Dia mengisahkan para guru meditasi di pegunungan Himalaya. Mereka tidak memilih para murid. Para muridlah yang memilih guru-guru itu. Beda dengan Yesus. Dia yang datang dan memilih para murid.
“Kita itu dipilih oleh Tuhan. Jadi panggilan itu benar-benar a gift – pemberian,” tegasnya. Dia memilih kita untuk apa? “Follow me! Untuk mengikuti Dia. Itu personal sekali. Seberapa sering kita menjumpai Dia secara pribadi?” tantangnya. “Panggilan itu bukan cara meninggalkan dunia. Sebaliknya kita harus menyelam ke dalam dunia. Panggilan itu bukan satu cara perealisasian diri. Panggilan itu berjumpa denganNya secara pribadi, melibatkan kelekatan kita yang unik kepada Dia.”

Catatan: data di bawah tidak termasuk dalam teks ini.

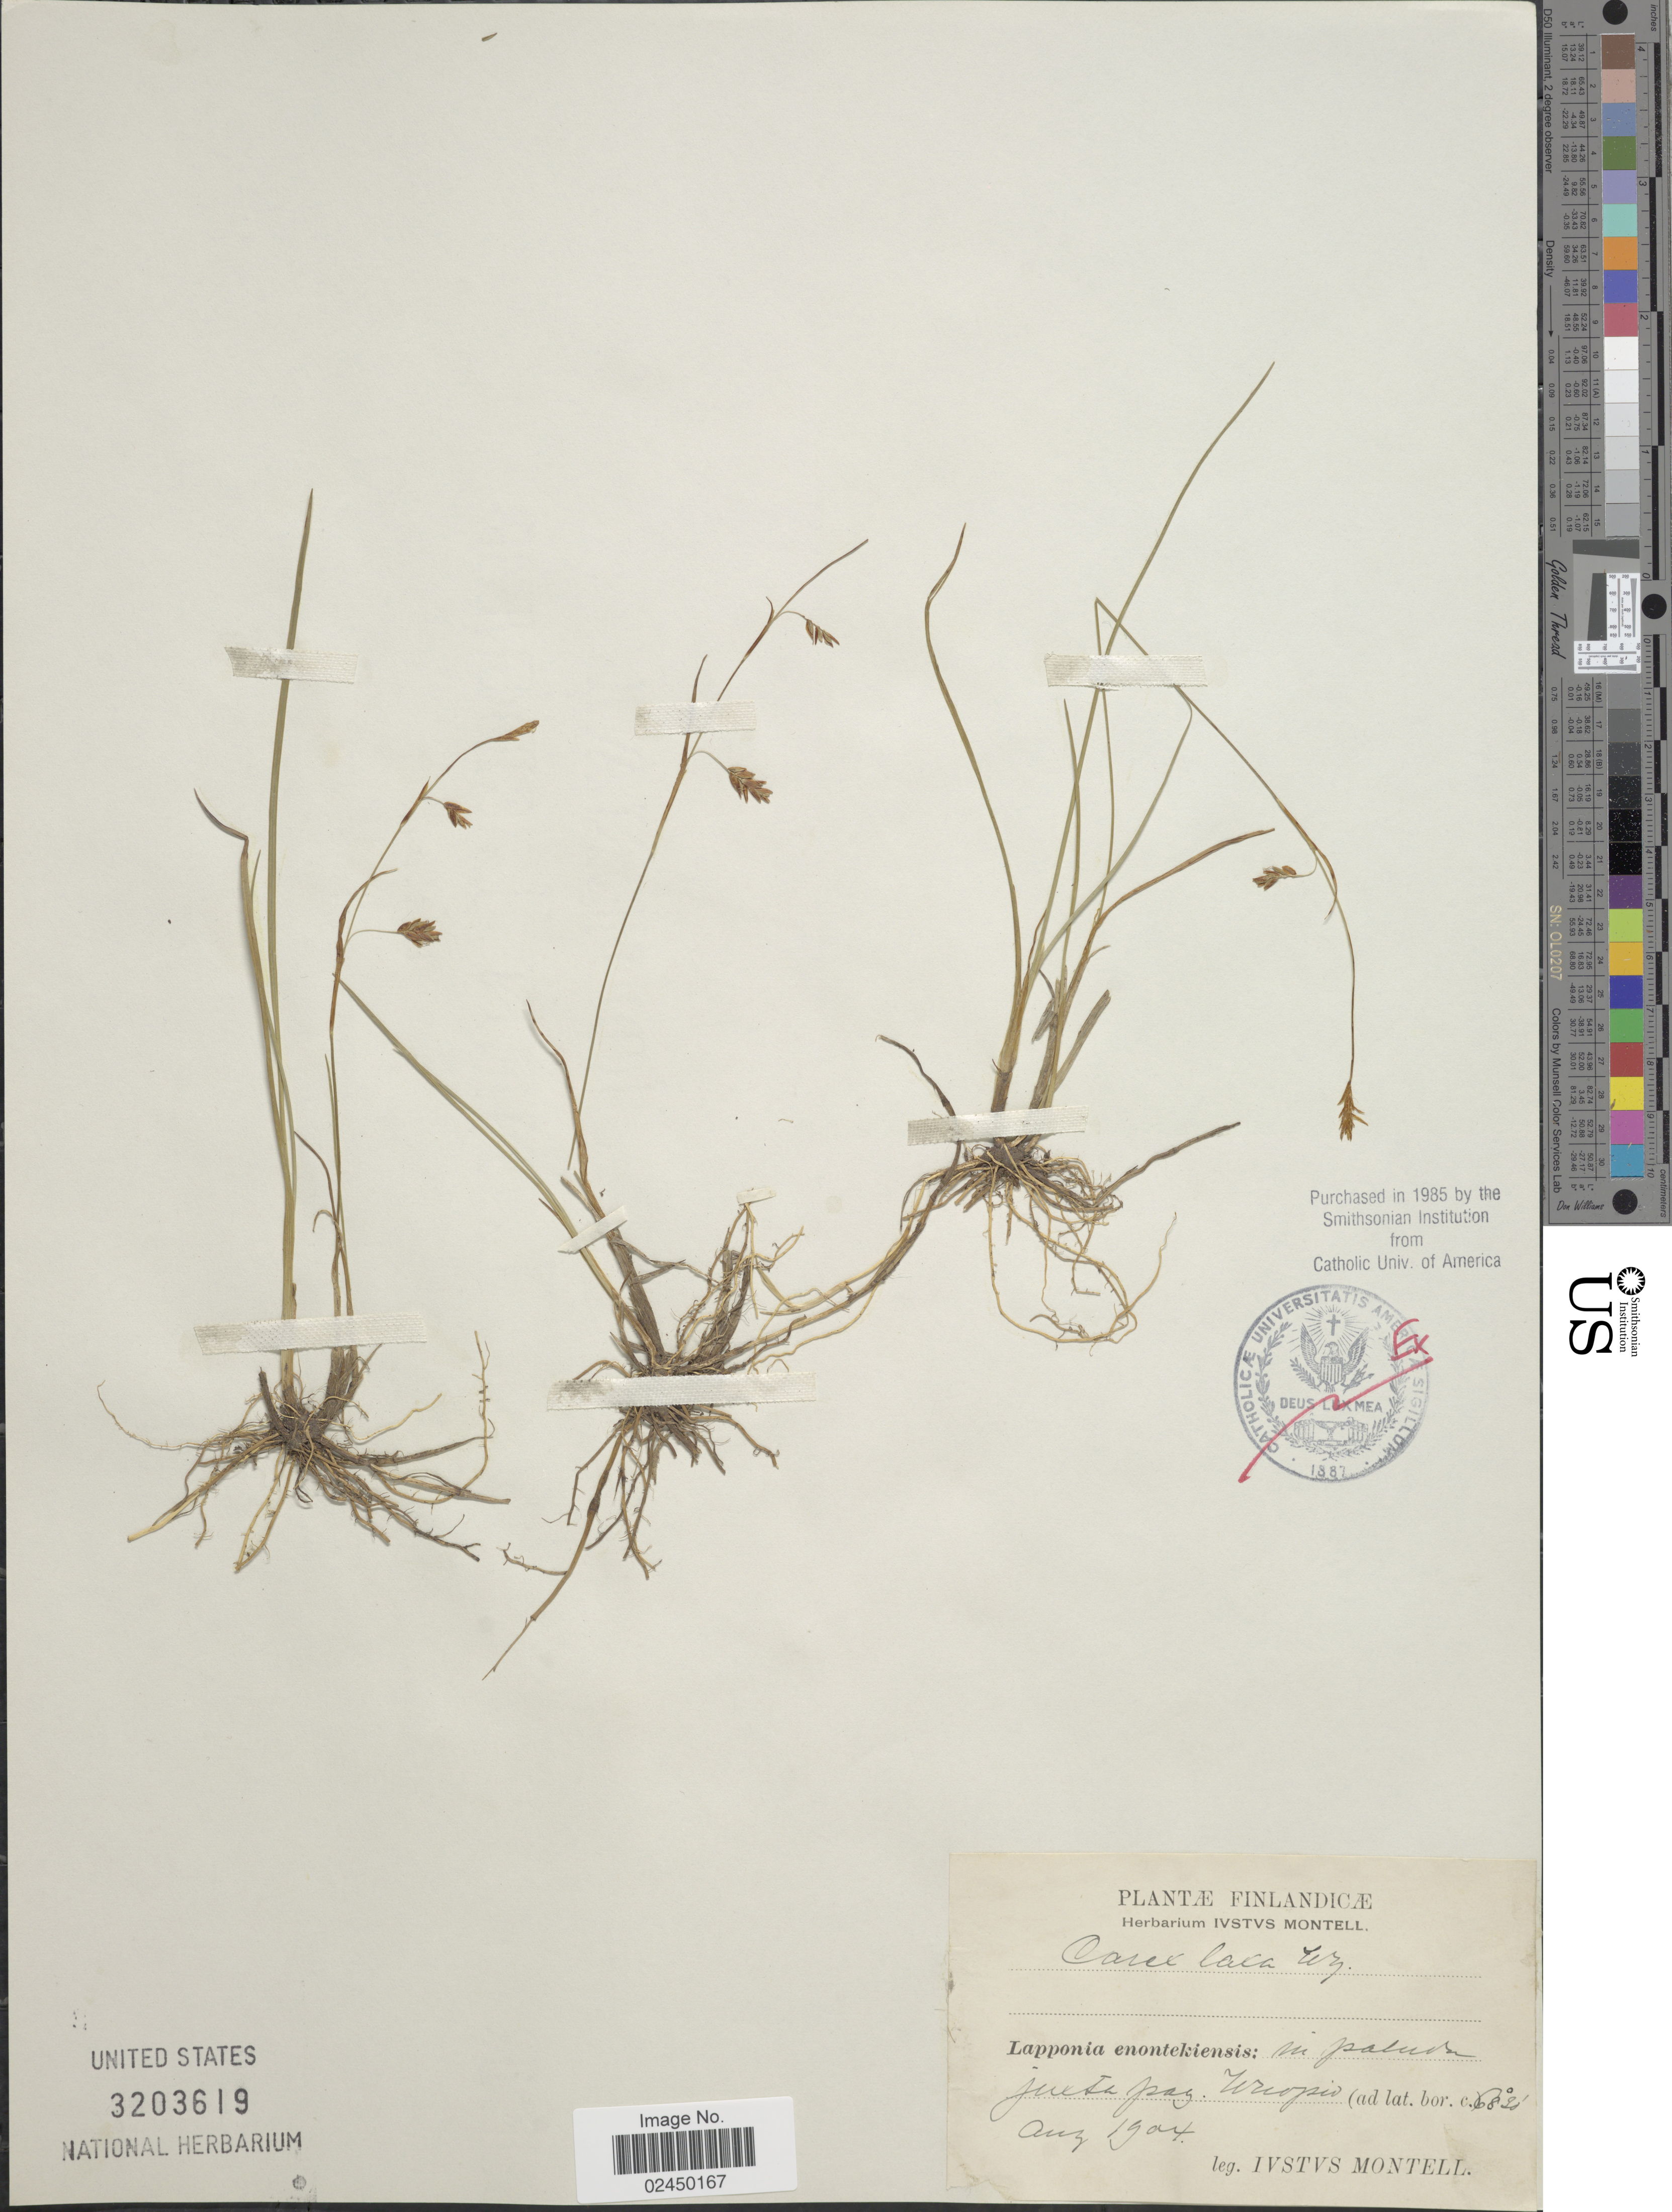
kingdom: Plantae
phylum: Tracheophyta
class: Liliopsida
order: Poales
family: Cyperaceae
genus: Carex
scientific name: Carex laxa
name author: Wahlenb.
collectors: I. Montell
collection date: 1904-08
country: Finland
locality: Lapponia enontekiensis: in palude juxta pag Urcopio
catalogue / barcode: US 3203619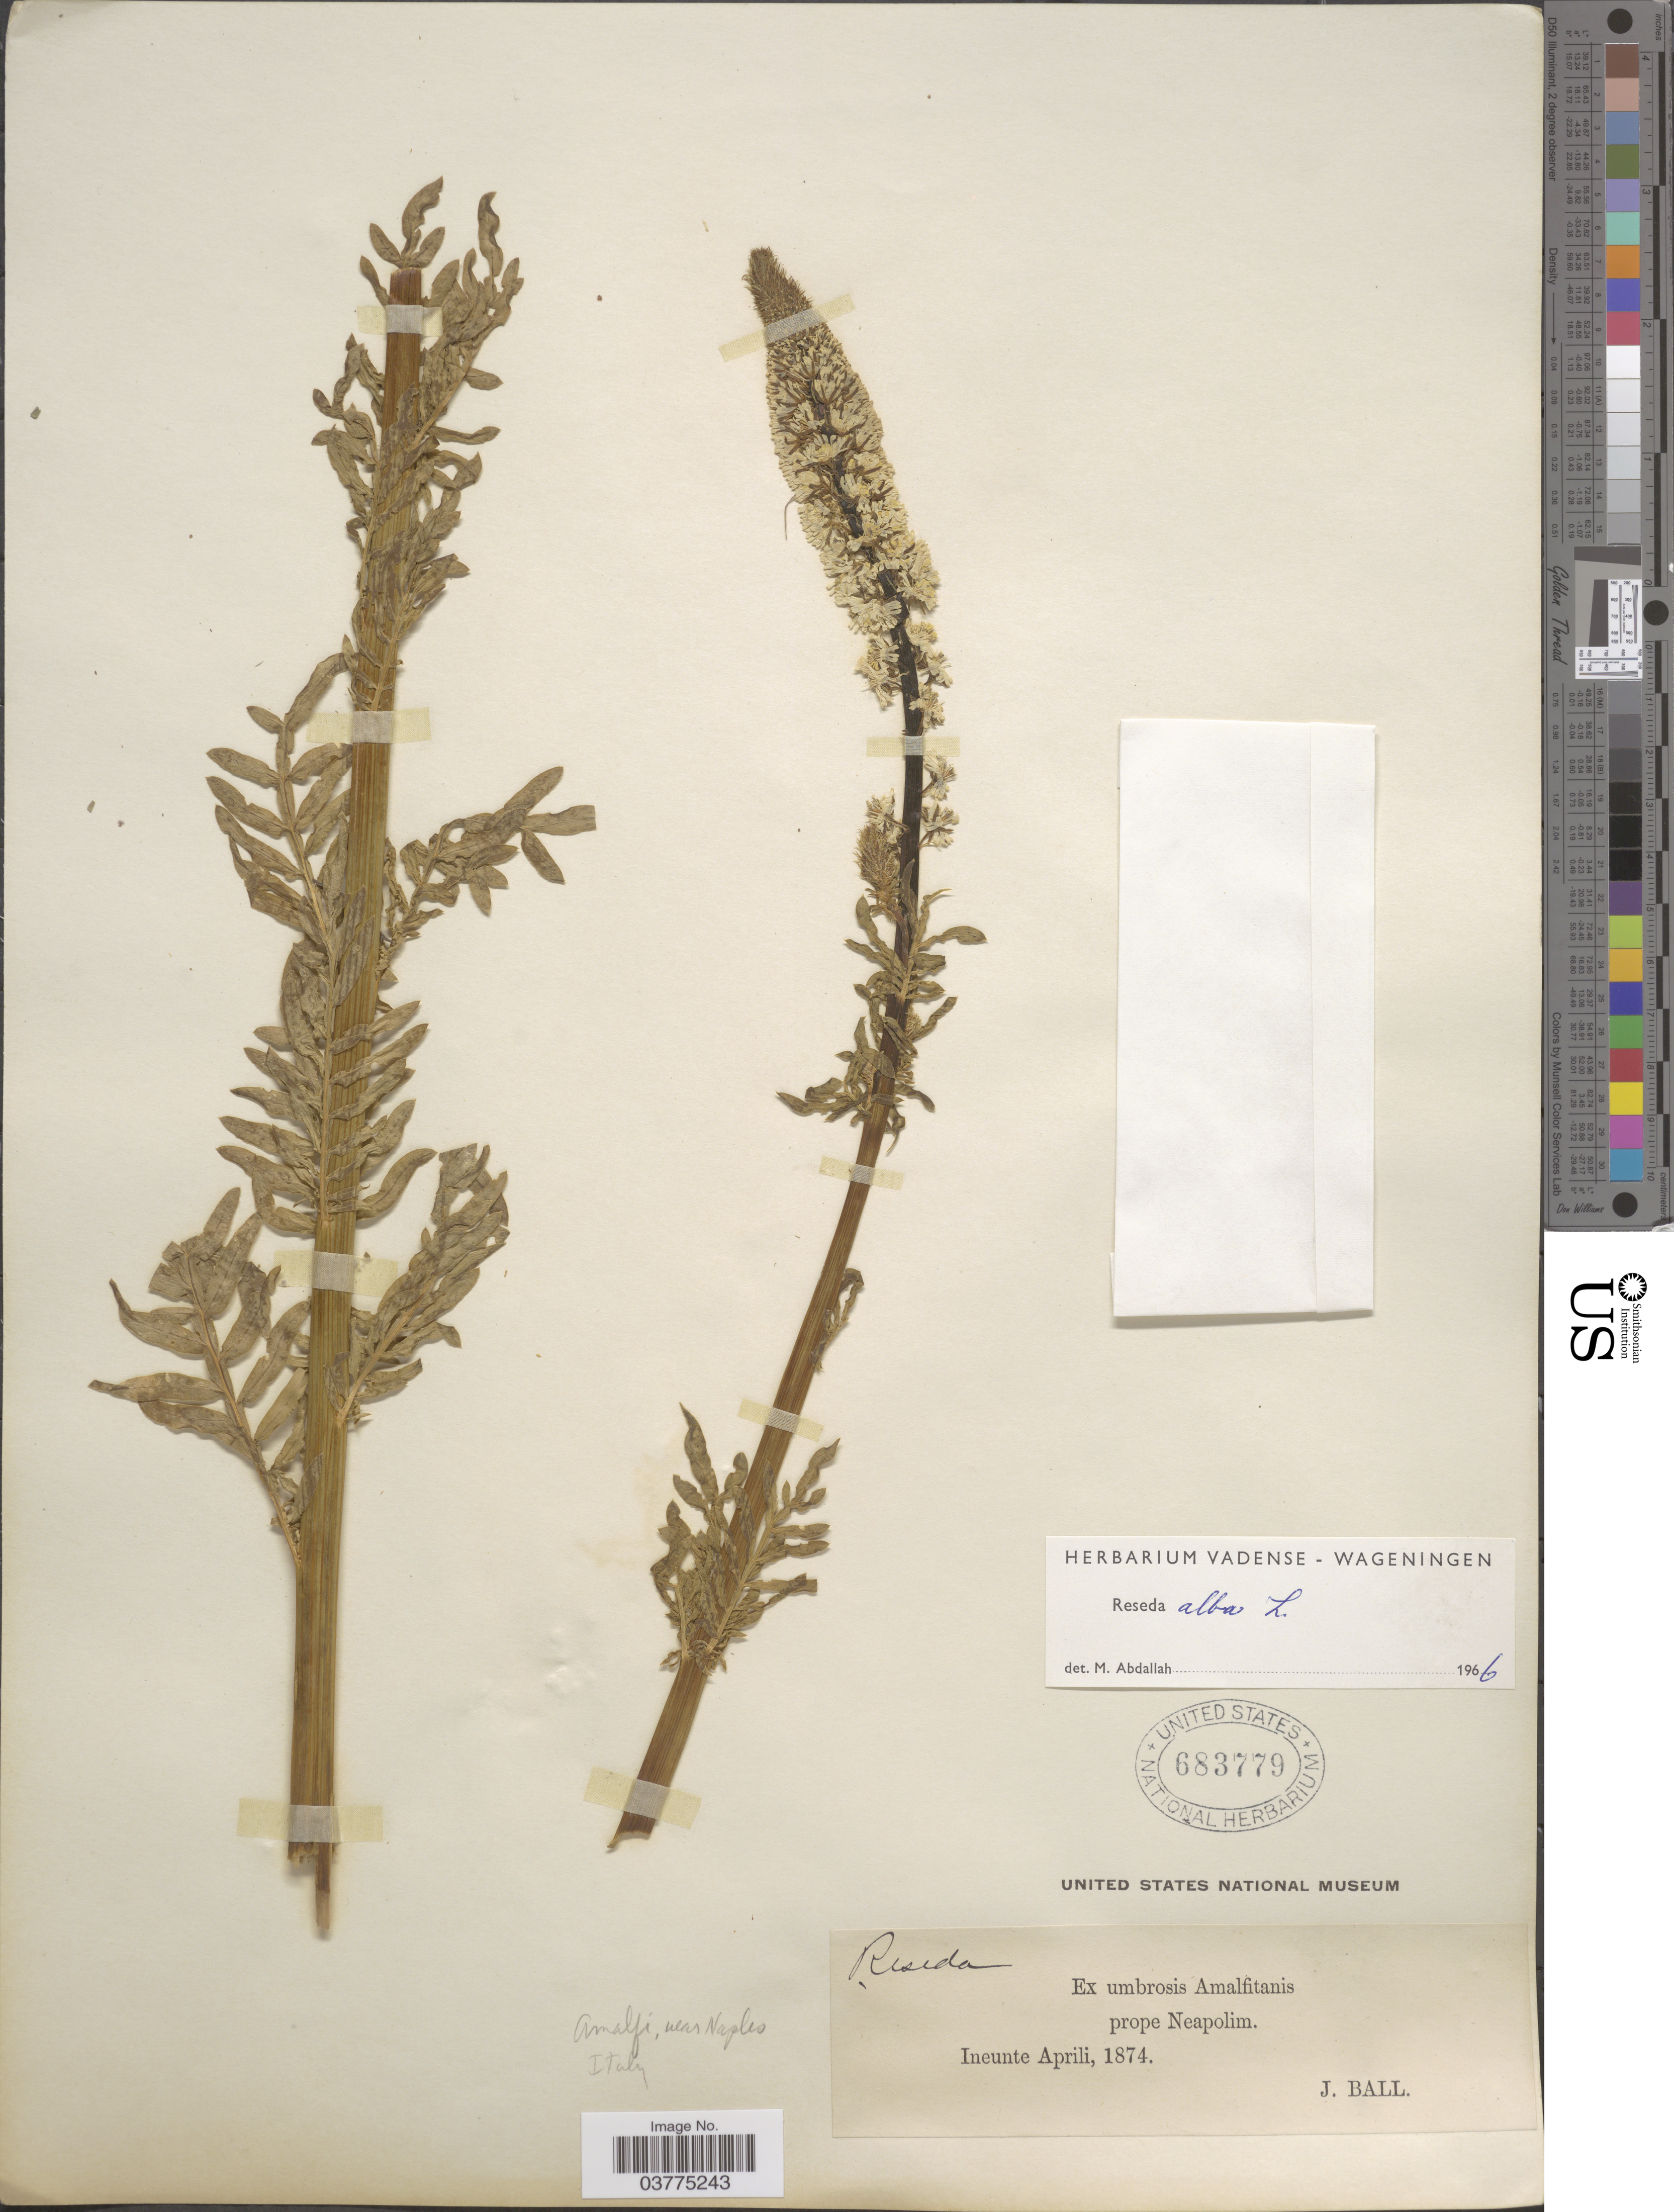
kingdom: Plantae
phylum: Tracheophyta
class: Magnoliopsida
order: Brassicales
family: Resedaceae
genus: Reseda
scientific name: Reseda alba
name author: L.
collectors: J. Ball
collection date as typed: Ineunte Aprili, 1874.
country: Italy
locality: Amalfi, near Naples. Ex umbrosis Amalfitanis prope Neapolim.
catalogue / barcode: US 683779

Setiap perjumpaan yang sangat personal dengan Dia tuntutannya besar. Harus sepenuh hati. Dan total. Meninggalkan segala-galanya. Panggilan membuahkan transformasi radikal. Transformasi itu mungkin terjadi secara gradual, tapi radikal. Kita rela melepaskan Big I – Aku, Ego kita yang besar, menuju self-gift – pemberian diri.
Panggilan itu membuat kita terkoneksi dengan misi Tuhan sendiri, yakni membuat cinta Tuhan meraja, menyatukan semua ciptaan Tuhan di dalam terang KerajaanNya.
Panggilan itu tidak pernah menyendiri dalam isolasi, tapi terbuka pada hidup komunal, hidup bersama. “Hidup komunitas itu bukan untuk bermisi. Hidup komunitas itu misi itu sendiri,” tegasnya.
Dia menjelaskan unsur-unsur hidup komunitas sebagai misi. Harus ada living together. Bukan sendiri-sendiri. Harus ada praying together. Harus ada ministering together, menjalani misi, tugas bersama-sama dengan satu hati, sehingga ada healing dan forgiving. Harus ada serving together, melayani satu sama lain. Harus ada loving together.
Sampai di titik ini, terasa manis dalam kata-kata. “It’s so sweet, to sweet that we can suffer diabetes, – kok manis sekali, sekian manisnya sehingga kita semua bisa kena diabetes,” komentar Isagani Ehido yang suka ceplas-ceplos.
Shalini menantang dengan tiga pertanyaan, “Bagaimana saya mengikuti Yesus dalam konteksku hari ini? Apakah ada halangan dalam perjalananku mengikutiNya? Apakah saya sungguh meninggalkan segala sesuatu, atau masih adakah sesuatu atau seseorang yang saya pegang untuk diriku?”
Saya tidak sempat berbagi. Namun, saya merasa dalam konteks saya pribadi sebagai formator Seminari mengikuti Yesus berarti recapturing tenderness – menghayati kelembutan hati, sesuatu yang terasa sulit dan penuh tantangan, tapi merupakan perjalanan transformasi diri saya sendiri.
Halangan yang saya alami adalah luka-luka pribadi yang belum sepenuhnya sembuh. Dan karena luka-luka itu, saya merasa masih ada kelekatan-kelekatan yang mengganggu perjalanan saya mengikuti Yesus. Mudah-mudahan keikutsertaan saya dalam program tersiat ini menjadi bagian perjalanan transformasi hidup imamatku.